__Task requirements__
Rewrite the text of all the entries below, changing every "Yorum" to "Yorumlar" and keeping everything else unchanged. Omit the pictures from your answer.

(Dataset entries)
-- Opening Marker --

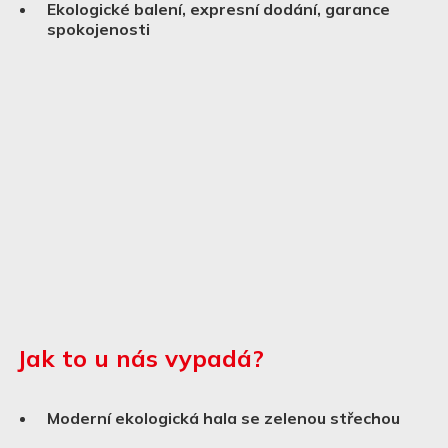
Ekologické balení, expresní dodání, garance
spokojenosti
Jak to u nás vypadá?
Moderní ekologická hala se zelenou střechou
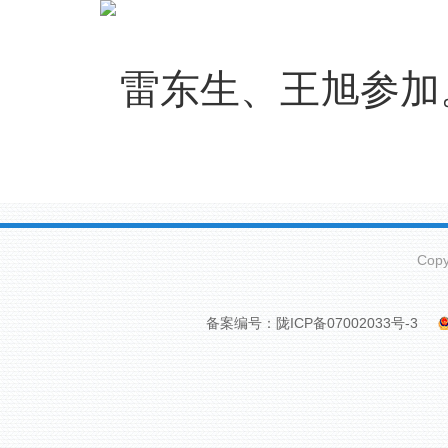
雷东生、王旭参加。
Cop
备案编号：陇ICP备07002033号-3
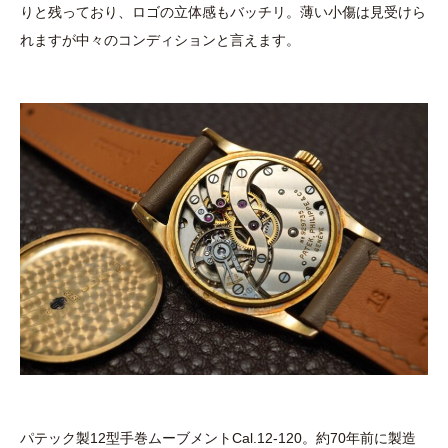
りと残っており、ロゴの立体感もバッチリ。薄い小傷は見受けら
れますが中々のコンディションと言えます。
パテック製12型手巻ムーブメントCal.12-120。約70年前に製造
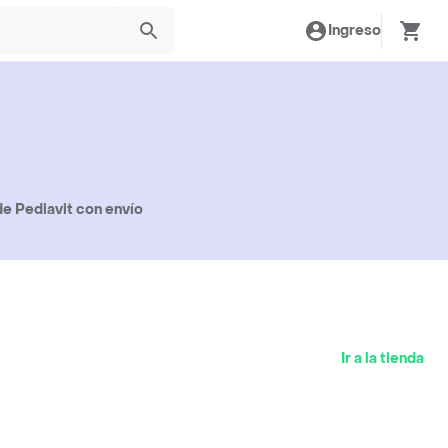
Ingreso
e Pediavit con envío
Ir a la tienda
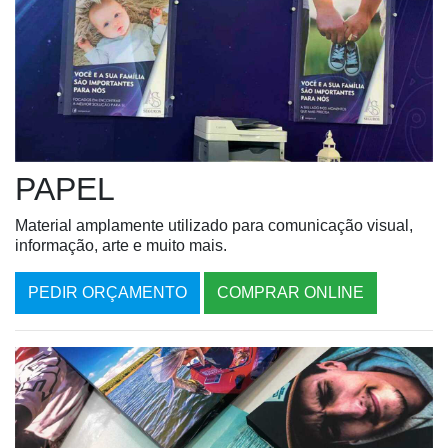
PAPEL
Material amplamente utilizado para comunicação visual,
informação, arte e muito mais.
PEDIR ORÇAMENTO
COMPRAR ONLINE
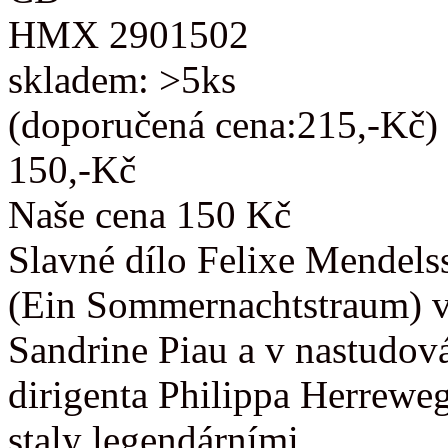
HMX 2901502
skladem: >5ks
(doporučená cena:215,-Kč)
150,-Kč
Naše cena 150 Kč
Slavné dílo Felixe Mendels
(Ein Sommernachtstraum) v
Sandrine Piau a v nastudov
dirigenta Philippa Herrewe
staly legendárními.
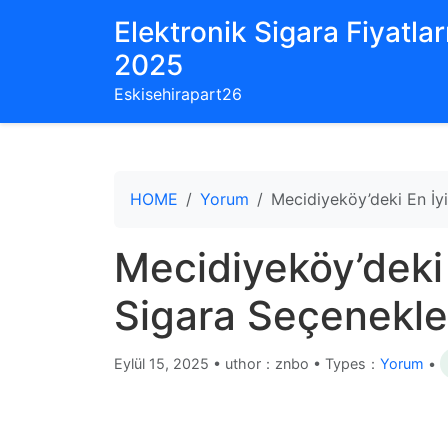
Elektronik Sigara Fiyatları
2025
Eskisehirapart26
HOME
Yorum
Mecidiyeköy’deki En İyi
Mecidiyeköy’deki 
Sigara Seçenekler
Eylül 15, 2025
•
uthor：znbo • Types：
Yorum
•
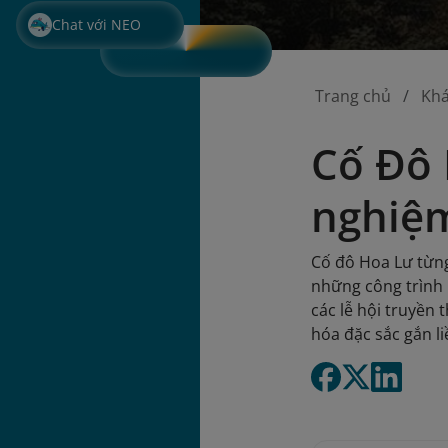
Chat với NEO
Trang chủ
Kh
Cố Đô 
nghiệm
Cố đô Hoa Lư từng
những công trình 
các lễ hội truyền 
hóa đặc sắc gắn li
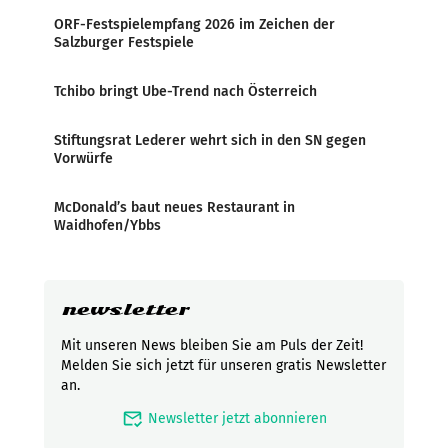
ORF-Festspielempfang 2026 im Zeichen der
Salzburger Festspiele
Tchibo bringt Ube-Trend nach Österreich
Stiftungsrat Lederer wehrt sich in den SN gegen
Vorwürfe
McDonald’s baut neues Restaurant in
Waidhofen/Ybbs
newsletter
Mit unseren News bleiben Sie am Puls der Zeit!
Melden Sie sich jetzt für unseren gratis Newsletter
an.
mark_email_read
Newsletter jetzt abonnieren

-- Closing Marker --

__Reply to the task__
Ekologické balení, expresní dodání, garance
spokojenosti
Jak to u nás vypadá?
Moderní ekologická hala se zelenou střechou
雷东生、王旭参加。
Cop
备案编号：陇ICP备07002033号-3
りと残っており、ロゴの立体感もバッチリ。薄い小傷は見受けら
れますが中々のコンディションと言えます。
パテック製12型手巻ムーブメントCal.12-120。約70年前に製造
Ingreso
e Pediavit con envío
Ir a la tienda
PAPEL
Material amplamente utilizado para comunicação visual,
informação, arte e muito mais.
PEDIR ORÇAMENTO
COMPRAR ONLINE
HMX 2901502
skladem: >5ks
(doporučená cena:215,-Kč)
150,-Kč
Naše cena 150 Kč
Slavné dílo Felixe Mendels
(Ein Sommernachtstraum) v
Sandrine Piau a v nastudov
dirigenta Philippa Herrewe
staly legendárními.
Elektronik Sigara Fiyatları
2025
Eskisehirapart26
HOME
Yorumlar
Mecidiyeköy’deki En İyi
Mecidiyeköy’deki 
Sigara Seçenekler
Eylül 15, 2025
•
uthor：znbo • Types：
Yorumlar
•
Chat với NEO
Trang chủ
Kh
Cố Đô 
nghiệm
Cố đô Hoa Lư từng
những công trình 
các lễ hội truyền 
hóa đặc sắc gắn li
ORF-Festspielempfang 2026 im Zeichen der
Salzburger Festspiele
Tchibo bringt Ube-Trend nach Österreich
Stiftungsrat Lederer wehrt sich in den SN gegen
Vorwürfe
McDonald’s baut neues Restaurant in
Waidhofen/Ybbs
newsletter
Mit unseren News bleiben Sie am Puls der Zeit!
Melden Sie sich jetzt für unseren gratis Newsletter
an.
mark_email_read
Newsletter jetzt abonnieren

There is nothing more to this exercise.